V est une série que j’adore, et dans mon cas je ne peux pas la séparer du souvenir de la manière dont elle a été vécue ici. En Espagne, ce fut un immense phénomène, au point que tout semblait s’arrêter le samedi pour voir le nouvel épisode. Mais au-delà des faits, ce qui reste vraiment, c’est cette impression d’événement absolu, de série gigantesque quand on la découvrait enfant.
En la revoyant aujourd’hui, bien sûr, on sent les années, mais elle conserve énormément de force. Les effets spéciaux étaient très solides pour une production télévisée du début des années 1980, les vaisseaux imposaient, l’idée des Visiteurs fonctionnait parfaitement, et le mélange de spectacle, de paranoïa et de résistance avait un pouvoir d’attraction énorme. Il y avait quelque chose de très fort dans le contraste entre la présentation presque rassurante des envahisseurs et la menace réelle qu’ils dissimulaient.
La série avait aussi plus de fond qu’il n’y paraissait au premier regard. Ce n’était pas seulement de la science-fiction populaire avec des lézards et des soucoupes volantes. En dessous, il y avait une parabole très claire sur le fascisme, la propagande, le collaborationnisme et la résistance, et cela lui donnait une force particulière. Même enfant, on sentait que cela avait de l’importance, même si on n’aurait pas encore su le formuler ainsi. Ce n’était pas seulement “ces extraterrestres font peur”, mais la sensation qu’ils prenaient le contrôle du monde de l’intérieur.
Cela explique aussi pourquoi elle a laissé une telle empreinte. Il y avait de l’aventure, du suspense, des cliffhangers et des moments iconiques, mais sous tout cela se trouvait une histoire de manipulation, d’occupation et de rébellion qui restait en vous. En la revoyant adulte, elle perd inévitablement une part de son émerveillement initial, parce que le regard de l’enfance ne revient pas. Mais ce qu’elle ne perd pas, c’est cette mémoire émotionnelle très forte, ce lien immédiat avec une époque, une télévision et une manière de vivre les séries qui n’existe plus.

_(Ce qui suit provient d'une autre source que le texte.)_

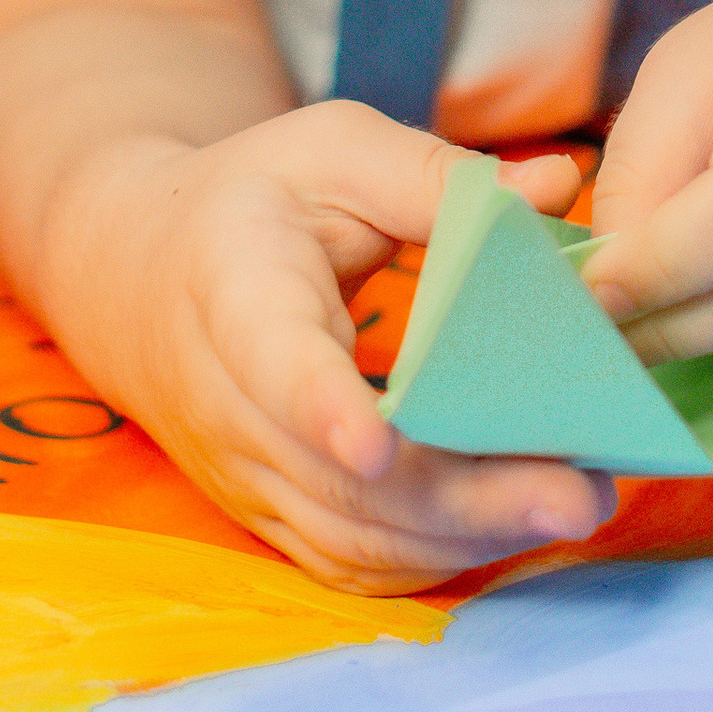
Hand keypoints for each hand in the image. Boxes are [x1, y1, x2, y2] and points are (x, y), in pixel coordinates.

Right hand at [70, 103, 615, 593]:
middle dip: (463, 496)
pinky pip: (351, 560)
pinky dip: (437, 557)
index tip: (378, 445)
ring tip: (575, 507)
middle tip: (577, 492)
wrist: (135, 274)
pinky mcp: (270, 513)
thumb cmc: (251, 200)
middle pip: (339, 477)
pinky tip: (520, 527)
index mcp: (238, 290)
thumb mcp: (331, 150)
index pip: (274, 361)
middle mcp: (228, 403)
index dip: (323, 406)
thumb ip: (440, 174)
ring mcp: (245, 473)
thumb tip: (559, 185)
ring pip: (353, 535)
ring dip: (468, 536)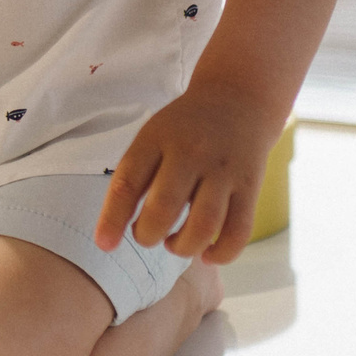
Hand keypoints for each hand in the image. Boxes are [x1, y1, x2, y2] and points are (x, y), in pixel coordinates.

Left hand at [93, 87, 282, 264]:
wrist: (238, 101)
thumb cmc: (185, 129)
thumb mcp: (152, 137)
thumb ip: (135, 177)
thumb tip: (113, 231)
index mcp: (157, 139)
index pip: (128, 182)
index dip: (112, 219)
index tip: (105, 245)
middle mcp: (191, 153)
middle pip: (165, 207)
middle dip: (148, 235)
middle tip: (147, 236)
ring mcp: (224, 170)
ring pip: (204, 225)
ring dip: (183, 247)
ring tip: (174, 244)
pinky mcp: (250, 187)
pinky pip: (238, 231)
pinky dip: (221, 254)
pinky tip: (207, 254)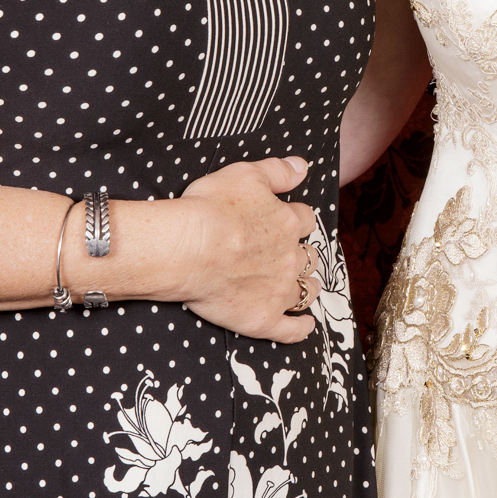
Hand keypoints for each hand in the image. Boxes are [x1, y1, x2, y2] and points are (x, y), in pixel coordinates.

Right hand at [173, 156, 320, 342]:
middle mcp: (290, 257)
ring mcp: (279, 290)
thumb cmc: (210, 209)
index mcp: (287, 223)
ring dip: (307, 287)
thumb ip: (277, 171)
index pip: (304, 219)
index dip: (297, 220)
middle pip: (309, 256)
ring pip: (306, 290)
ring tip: (305, 287)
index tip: (290, 221)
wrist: (187, 249)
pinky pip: (291, 330)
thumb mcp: (245, 175)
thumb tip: (303, 167)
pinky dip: (301, 328)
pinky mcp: (264, 318)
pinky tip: (305, 325)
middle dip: (304, 255)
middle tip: (294, 256)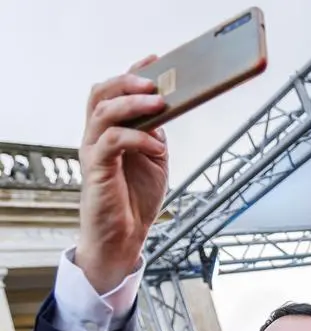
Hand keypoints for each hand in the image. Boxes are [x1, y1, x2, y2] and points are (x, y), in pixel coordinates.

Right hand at [75, 56, 167, 294]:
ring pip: (103, 112)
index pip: (113, 93)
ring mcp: (94, 152)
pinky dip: (136, 137)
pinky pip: (112, 141)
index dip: (131, 74)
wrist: (125, 237)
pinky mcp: (97, 169)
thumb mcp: (155, 161)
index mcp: (110, 131)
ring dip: (132, 103)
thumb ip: (155, 136)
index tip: (154, 60)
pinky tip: (155, 144)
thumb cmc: (136, 200)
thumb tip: (164, 113)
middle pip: (100, 94)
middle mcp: (97, 137)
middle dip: (127, 82)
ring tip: (158, 102)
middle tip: (153, 82)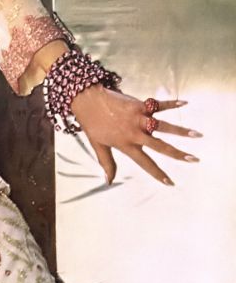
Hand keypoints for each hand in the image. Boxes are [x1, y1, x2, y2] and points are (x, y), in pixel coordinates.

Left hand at [70, 84, 201, 185]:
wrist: (86, 99)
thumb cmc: (92, 122)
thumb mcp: (98, 145)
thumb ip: (107, 163)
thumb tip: (109, 181)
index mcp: (126, 144)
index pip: (145, 163)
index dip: (158, 173)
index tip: (171, 182)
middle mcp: (134, 133)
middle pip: (160, 146)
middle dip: (178, 154)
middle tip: (194, 160)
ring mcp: (138, 118)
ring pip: (163, 126)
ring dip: (181, 131)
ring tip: (197, 134)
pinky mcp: (138, 105)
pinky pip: (158, 105)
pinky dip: (171, 104)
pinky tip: (184, 103)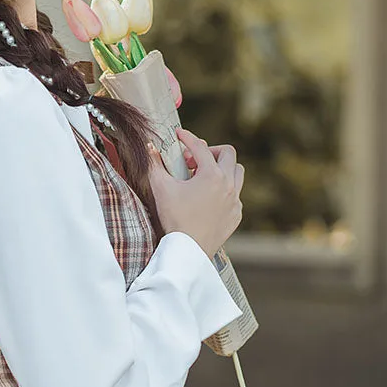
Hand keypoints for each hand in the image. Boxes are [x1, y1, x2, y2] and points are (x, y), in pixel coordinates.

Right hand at [146, 129, 244, 257]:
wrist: (188, 251)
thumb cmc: (175, 220)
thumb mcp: (161, 189)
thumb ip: (154, 165)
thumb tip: (149, 148)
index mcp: (211, 175)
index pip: (200, 147)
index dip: (187, 138)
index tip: (179, 135)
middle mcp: (228, 184)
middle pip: (227, 153)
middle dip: (211, 151)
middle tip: (194, 160)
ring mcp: (235, 200)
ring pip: (237, 172)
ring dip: (223, 168)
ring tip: (206, 176)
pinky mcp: (236, 215)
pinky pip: (236, 195)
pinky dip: (225, 191)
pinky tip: (210, 199)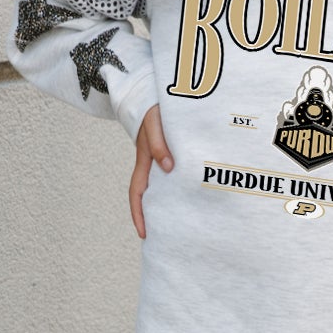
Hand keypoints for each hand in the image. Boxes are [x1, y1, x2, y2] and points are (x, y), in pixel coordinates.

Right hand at [129, 103, 173, 237]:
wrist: (154, 94)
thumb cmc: (153, 108)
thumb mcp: (154, 124)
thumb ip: (158, 145)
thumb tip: (168, 168)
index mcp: (144, 161)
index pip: (137, 194)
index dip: (139, 214)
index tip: (144, 234)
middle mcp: (152, 164)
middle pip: (150, 197)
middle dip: (155, 217)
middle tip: (167, 239)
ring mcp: (162, 159)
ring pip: (164, 187)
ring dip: (170, 204)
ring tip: (184, 223)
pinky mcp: (173, 153)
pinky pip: (176, 175)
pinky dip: (182, 186)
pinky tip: (195, 194)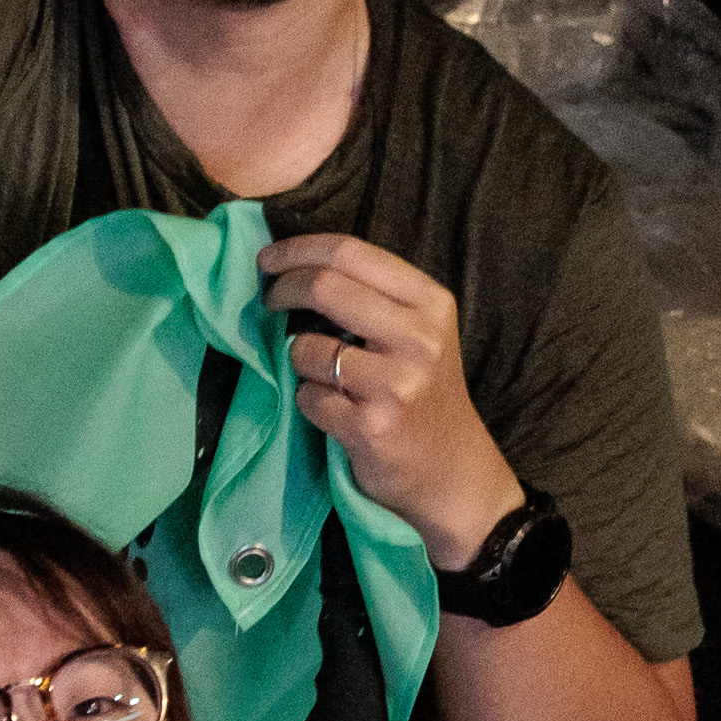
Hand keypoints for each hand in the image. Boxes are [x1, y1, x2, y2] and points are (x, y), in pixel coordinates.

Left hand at [261, 231, 524, 558]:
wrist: (451, 471)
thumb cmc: (425, 393)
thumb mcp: (421, 333)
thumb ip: (375, 298)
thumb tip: (296, 266)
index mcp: (430, 302)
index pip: (350, 252)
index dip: (298, 249)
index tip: (268, 259)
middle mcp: (419, 337)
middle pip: (324, 286)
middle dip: (282, 289)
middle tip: (269, 300)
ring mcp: (396, 384)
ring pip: (307, 348)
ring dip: (298, 359)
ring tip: (322, 374)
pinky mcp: (371, 426)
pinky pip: (307, 397)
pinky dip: (308, 401)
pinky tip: (333, 410)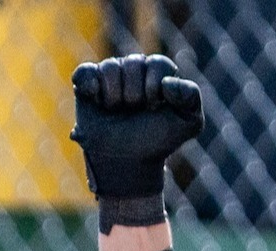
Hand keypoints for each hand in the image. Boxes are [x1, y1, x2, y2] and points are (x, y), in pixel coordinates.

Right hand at [68, 56, 206, 217]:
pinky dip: (89, 84)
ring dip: (114, 95)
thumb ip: (191, 97)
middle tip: (133, 111)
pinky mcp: (87, 86)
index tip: (153, 107)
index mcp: (158, 73)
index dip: (154, 87)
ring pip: (109, 68)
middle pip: (133, 64)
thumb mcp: (189, 123)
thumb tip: (168, 82)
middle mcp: (134, 70)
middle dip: (134, 94)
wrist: (127, 162)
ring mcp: (109, 77)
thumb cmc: (158, 140)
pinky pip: (85, 72)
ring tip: (116, 111)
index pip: (157, 64)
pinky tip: (96, 100)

Je ne dirais pas qu’elle est parfaite aujourd’hui. Certaines interprétations sont inégales, il y a une certaine naïveté narrative, et quelques éléments paraissent plus simples ou plus mécaniques avec le recul. Mais, honnêtement, cela m’importe assez peu. Elle a de l’imagination, de l’atmosphère, de l’identité et un sens du grand spectacle télévisuel qui fonctionne encore. Et lorsqu’une série reste ainsi gravée dans la mémoire pendant plus de quarante ans, ce n’est pas pour rien.
Pour moi, V reste une merveille de son époque : une série qui a mêlé divertissement populaire, peur, science-fiction et une lecture politique bien plus sérieuse que beaucoup ne s’en souviennent. Je l’ai revue de nombreuses fois depuis, sans retrouver totalement le charme intact que j’avais à onze ans, mais ce premier choc est toujours là, intact quelque part. Et cela aussi fait partie de sa grandeur.